An express train left station A towards station B with the speed of 80 km/hr.At the same time, a freight train left station B towards station A with the speed of 36 km/hr. Solution a) Let x be the distance between stations B and C.Tags: Reaction Paper Apa StyleAp Essays On The Great GatsbyWriting A Successful Thesis StatementPride And Vanity EssayHistory Of Computer Research PaperThesis Conflict Resolution StrategiesCold War Essays Alperovitz
They met at station C at 12 pm, and by that time the express train stopped at at intermediate station for 10 min and the freight train stopped for 5 min. Then the distance from station C to station A is $(148 - x)$ km.
By the time of the meeting at station C, the express train travelled for $\frac \frac$ hours and the freight train travelled for $\frac \frac$ hours.
When 6 tractors work together, each of them ploughs 120 hectares a day.
If two of the tractors were moved to another field, then the remaining 4 tractors could plough the same field in 5 days.
How many litres were milked from each cow each year?
Solution: Let x be the amount of milk the first cow produced during the first year.
b) By the time of the meeting at station C the freight train rode for $\frac \frac$ hours, i.e. Therefore it left station B at - (1 \frac) = 10 \frac$ hours, i.e. So she increased her speed by 10 km/hr and she arrived at city B 36 minutes earlier than she planned. If she continued at the same speed she would be $ minutes late, i.e. So, she covered the distance between A and B in \frac$ hr, and it was 36 min less than planned. When we equalize the expressions for the scheduled time, we get the equation: $\frac - \frac = 2 \frac \frac$ $\frac = \frac$ $\frac = \frac$ x - 50 = 4x 200$ $x = 250$ So, the distance between cities A and B is 250 km.
the planned time on the road is $\frac - \frac$ hr.
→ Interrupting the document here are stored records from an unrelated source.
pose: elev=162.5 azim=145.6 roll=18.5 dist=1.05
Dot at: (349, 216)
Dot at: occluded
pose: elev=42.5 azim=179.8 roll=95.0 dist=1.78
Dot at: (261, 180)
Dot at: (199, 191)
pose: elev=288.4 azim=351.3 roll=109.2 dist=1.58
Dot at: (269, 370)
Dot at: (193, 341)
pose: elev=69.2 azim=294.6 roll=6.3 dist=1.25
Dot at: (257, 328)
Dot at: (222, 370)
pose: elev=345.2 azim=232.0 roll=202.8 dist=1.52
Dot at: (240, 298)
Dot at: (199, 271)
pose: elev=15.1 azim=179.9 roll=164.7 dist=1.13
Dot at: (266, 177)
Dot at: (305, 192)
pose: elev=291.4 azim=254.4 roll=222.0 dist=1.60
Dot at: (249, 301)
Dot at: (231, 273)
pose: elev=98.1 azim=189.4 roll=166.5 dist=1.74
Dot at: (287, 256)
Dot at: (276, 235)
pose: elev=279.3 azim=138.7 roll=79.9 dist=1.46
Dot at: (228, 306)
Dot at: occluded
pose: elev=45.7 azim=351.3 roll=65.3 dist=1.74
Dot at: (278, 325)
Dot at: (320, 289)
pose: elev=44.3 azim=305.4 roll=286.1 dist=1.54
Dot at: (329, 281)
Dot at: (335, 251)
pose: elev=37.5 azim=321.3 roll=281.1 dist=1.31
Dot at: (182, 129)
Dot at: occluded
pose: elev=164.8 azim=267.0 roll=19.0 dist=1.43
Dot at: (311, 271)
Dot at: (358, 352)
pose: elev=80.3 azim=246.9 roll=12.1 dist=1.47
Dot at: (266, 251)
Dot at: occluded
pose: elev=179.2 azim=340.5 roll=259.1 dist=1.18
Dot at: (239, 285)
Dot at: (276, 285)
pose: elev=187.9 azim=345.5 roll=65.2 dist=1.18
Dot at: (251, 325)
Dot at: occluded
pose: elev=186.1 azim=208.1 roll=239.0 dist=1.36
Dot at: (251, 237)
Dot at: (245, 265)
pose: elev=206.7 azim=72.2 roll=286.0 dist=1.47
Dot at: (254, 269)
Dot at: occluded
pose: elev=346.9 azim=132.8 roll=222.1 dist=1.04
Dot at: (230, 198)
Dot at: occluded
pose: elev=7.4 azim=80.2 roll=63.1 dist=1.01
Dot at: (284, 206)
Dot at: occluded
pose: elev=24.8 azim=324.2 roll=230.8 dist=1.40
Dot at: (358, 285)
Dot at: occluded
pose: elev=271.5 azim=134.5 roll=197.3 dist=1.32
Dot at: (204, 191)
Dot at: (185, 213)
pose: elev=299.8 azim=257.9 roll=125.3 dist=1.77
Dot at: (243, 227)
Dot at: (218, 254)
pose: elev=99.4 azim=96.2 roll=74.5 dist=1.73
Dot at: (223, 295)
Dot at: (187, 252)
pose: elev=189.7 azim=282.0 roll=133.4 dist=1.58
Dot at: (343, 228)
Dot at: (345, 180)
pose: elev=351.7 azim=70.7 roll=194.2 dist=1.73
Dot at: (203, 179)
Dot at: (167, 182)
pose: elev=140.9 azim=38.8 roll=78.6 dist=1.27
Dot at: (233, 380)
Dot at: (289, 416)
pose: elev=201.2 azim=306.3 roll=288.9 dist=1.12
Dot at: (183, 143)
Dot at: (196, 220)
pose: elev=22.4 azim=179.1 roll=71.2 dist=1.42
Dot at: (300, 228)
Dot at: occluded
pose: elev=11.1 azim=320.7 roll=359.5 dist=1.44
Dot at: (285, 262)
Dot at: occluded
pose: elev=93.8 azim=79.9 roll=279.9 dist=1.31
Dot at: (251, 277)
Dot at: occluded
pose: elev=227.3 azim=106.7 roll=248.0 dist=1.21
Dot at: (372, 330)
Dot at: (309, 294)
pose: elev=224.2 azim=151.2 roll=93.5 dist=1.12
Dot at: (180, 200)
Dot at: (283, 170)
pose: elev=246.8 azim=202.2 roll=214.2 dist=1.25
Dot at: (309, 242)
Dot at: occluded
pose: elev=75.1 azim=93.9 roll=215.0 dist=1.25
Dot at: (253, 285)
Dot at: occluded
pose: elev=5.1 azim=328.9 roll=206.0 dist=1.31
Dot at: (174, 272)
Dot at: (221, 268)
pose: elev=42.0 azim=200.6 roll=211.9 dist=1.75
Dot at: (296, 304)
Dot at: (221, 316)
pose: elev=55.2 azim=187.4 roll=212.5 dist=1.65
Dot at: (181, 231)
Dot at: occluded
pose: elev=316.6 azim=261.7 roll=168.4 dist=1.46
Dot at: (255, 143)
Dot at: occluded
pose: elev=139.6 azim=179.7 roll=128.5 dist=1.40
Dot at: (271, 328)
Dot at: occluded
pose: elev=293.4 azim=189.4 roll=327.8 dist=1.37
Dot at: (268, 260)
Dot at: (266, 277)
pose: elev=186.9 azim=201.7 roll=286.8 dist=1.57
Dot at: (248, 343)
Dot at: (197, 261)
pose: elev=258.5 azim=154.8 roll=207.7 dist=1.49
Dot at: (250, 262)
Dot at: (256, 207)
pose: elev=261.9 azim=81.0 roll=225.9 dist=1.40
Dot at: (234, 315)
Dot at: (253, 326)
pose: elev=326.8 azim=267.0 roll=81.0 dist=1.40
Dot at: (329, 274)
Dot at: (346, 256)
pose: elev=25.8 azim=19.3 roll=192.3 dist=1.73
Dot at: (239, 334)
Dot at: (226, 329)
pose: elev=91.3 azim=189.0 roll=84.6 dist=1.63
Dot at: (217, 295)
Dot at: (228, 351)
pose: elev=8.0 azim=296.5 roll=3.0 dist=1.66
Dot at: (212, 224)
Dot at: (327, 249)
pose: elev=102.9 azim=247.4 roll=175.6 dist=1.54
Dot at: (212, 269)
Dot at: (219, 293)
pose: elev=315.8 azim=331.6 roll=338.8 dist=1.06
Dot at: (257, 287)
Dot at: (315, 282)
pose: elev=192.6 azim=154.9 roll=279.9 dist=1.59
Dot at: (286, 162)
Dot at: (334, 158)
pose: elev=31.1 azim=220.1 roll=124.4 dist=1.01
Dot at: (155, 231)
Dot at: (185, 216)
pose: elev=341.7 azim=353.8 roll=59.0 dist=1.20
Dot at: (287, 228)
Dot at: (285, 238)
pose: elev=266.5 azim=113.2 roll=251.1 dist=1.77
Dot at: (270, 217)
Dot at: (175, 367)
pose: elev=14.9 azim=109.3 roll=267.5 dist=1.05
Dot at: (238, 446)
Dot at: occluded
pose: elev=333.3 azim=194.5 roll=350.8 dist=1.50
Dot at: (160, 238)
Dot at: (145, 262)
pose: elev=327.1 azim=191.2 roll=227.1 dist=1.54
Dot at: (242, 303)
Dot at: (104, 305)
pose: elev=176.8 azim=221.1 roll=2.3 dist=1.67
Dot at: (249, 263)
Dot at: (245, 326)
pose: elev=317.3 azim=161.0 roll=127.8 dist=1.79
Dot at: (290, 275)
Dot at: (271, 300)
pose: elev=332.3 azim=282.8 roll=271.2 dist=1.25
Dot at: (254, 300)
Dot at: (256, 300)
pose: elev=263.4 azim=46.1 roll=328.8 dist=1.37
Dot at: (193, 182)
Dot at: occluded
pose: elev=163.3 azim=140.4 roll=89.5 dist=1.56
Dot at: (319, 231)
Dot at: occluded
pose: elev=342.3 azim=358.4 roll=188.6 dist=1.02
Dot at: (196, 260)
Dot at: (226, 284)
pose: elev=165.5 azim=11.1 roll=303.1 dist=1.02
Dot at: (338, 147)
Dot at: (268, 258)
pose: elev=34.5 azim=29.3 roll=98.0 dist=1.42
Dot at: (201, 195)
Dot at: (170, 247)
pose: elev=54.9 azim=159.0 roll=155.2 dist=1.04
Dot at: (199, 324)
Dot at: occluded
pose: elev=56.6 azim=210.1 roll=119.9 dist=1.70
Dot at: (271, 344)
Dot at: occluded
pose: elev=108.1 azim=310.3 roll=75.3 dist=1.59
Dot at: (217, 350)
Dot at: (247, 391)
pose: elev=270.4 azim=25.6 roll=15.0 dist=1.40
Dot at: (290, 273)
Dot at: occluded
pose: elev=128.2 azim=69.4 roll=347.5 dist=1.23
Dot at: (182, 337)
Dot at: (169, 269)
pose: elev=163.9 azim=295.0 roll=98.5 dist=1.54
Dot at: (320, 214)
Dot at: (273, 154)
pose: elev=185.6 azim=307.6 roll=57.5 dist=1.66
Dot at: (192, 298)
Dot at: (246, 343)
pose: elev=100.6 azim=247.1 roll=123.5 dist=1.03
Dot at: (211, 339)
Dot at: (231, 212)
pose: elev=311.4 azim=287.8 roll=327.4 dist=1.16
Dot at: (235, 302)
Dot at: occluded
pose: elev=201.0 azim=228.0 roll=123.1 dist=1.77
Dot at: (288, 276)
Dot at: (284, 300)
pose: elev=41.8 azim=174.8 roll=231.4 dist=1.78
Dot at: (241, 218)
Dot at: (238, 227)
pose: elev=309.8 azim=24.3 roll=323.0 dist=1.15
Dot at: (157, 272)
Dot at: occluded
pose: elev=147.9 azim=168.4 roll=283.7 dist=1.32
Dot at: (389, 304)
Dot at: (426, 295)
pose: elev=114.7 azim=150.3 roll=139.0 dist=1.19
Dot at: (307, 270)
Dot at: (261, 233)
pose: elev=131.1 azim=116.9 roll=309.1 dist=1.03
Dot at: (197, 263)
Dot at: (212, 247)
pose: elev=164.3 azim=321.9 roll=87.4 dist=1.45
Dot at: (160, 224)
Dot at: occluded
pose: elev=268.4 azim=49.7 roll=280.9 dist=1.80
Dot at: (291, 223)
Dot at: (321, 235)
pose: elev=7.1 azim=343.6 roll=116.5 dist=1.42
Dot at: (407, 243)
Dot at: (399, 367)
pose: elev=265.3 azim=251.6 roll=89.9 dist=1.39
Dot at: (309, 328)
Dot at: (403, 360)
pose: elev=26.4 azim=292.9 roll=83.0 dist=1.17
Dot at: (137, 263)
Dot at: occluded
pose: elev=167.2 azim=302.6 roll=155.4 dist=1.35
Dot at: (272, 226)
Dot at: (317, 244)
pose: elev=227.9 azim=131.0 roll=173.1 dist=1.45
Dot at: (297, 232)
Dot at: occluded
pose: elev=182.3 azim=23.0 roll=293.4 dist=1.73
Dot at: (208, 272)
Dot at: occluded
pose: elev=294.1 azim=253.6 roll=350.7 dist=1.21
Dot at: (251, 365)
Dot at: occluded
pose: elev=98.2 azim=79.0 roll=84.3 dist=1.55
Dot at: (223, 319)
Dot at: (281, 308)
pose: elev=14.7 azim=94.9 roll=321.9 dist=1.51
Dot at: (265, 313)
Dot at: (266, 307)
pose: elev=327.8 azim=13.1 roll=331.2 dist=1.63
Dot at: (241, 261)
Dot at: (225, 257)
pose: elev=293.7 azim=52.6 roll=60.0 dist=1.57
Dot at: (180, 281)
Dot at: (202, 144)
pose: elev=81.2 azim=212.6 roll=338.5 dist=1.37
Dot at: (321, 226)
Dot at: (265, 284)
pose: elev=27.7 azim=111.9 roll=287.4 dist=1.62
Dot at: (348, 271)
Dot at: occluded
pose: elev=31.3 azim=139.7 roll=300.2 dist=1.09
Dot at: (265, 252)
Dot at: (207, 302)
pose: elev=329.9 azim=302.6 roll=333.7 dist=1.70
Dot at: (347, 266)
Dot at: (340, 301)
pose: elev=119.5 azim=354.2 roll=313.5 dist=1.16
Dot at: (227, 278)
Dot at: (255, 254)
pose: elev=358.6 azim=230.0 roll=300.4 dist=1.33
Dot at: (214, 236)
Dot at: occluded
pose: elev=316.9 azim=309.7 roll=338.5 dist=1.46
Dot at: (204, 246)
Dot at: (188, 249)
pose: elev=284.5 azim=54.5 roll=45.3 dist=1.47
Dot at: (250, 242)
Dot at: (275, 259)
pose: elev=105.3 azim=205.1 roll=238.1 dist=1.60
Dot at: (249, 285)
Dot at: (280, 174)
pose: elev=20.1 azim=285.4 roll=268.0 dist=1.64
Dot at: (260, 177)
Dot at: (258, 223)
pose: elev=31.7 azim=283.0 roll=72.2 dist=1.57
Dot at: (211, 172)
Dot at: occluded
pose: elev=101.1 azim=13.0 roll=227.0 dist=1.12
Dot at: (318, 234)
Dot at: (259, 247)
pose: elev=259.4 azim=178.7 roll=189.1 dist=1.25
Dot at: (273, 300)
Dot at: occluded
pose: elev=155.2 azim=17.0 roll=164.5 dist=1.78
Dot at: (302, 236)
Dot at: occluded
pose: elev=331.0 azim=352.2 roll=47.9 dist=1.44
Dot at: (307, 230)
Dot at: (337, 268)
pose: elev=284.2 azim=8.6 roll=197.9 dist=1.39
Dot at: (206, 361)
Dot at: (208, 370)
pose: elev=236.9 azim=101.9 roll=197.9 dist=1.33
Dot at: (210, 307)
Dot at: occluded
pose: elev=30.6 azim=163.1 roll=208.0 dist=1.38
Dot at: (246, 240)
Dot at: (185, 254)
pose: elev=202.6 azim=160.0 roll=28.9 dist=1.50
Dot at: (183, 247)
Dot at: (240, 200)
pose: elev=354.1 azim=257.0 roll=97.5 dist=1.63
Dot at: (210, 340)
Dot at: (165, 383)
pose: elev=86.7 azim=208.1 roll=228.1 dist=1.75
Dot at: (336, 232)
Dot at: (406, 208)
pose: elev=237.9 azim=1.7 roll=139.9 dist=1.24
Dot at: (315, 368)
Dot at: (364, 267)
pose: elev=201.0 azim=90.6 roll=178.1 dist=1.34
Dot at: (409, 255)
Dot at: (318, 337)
Problem 12To deliver an order on time, a company has to make 25 parts a day.
They decided to plant birches and roses at the school's backyard. If each girl planted 3 roses, there are $\frac$ girls in the class. Therefore $\frac 3(24 - x) = 24$ $x 9(24 - x) = 3\cdot 24$ $x 216 - 9x = 72$6 - 72 = 8x$$\frac = x$$x = 18$ So, students planted 18 roses and 24 - x = 24 - 18 = 6 birches.
While each girl planted 3 roses, every three boys planted 1 birch. Problem 14 A car left town A towards town B driving at a speed of V = 32 km/hr. Let us consider only the trip from C to B, and let $x$ be the number of hours the driver spent on this trip.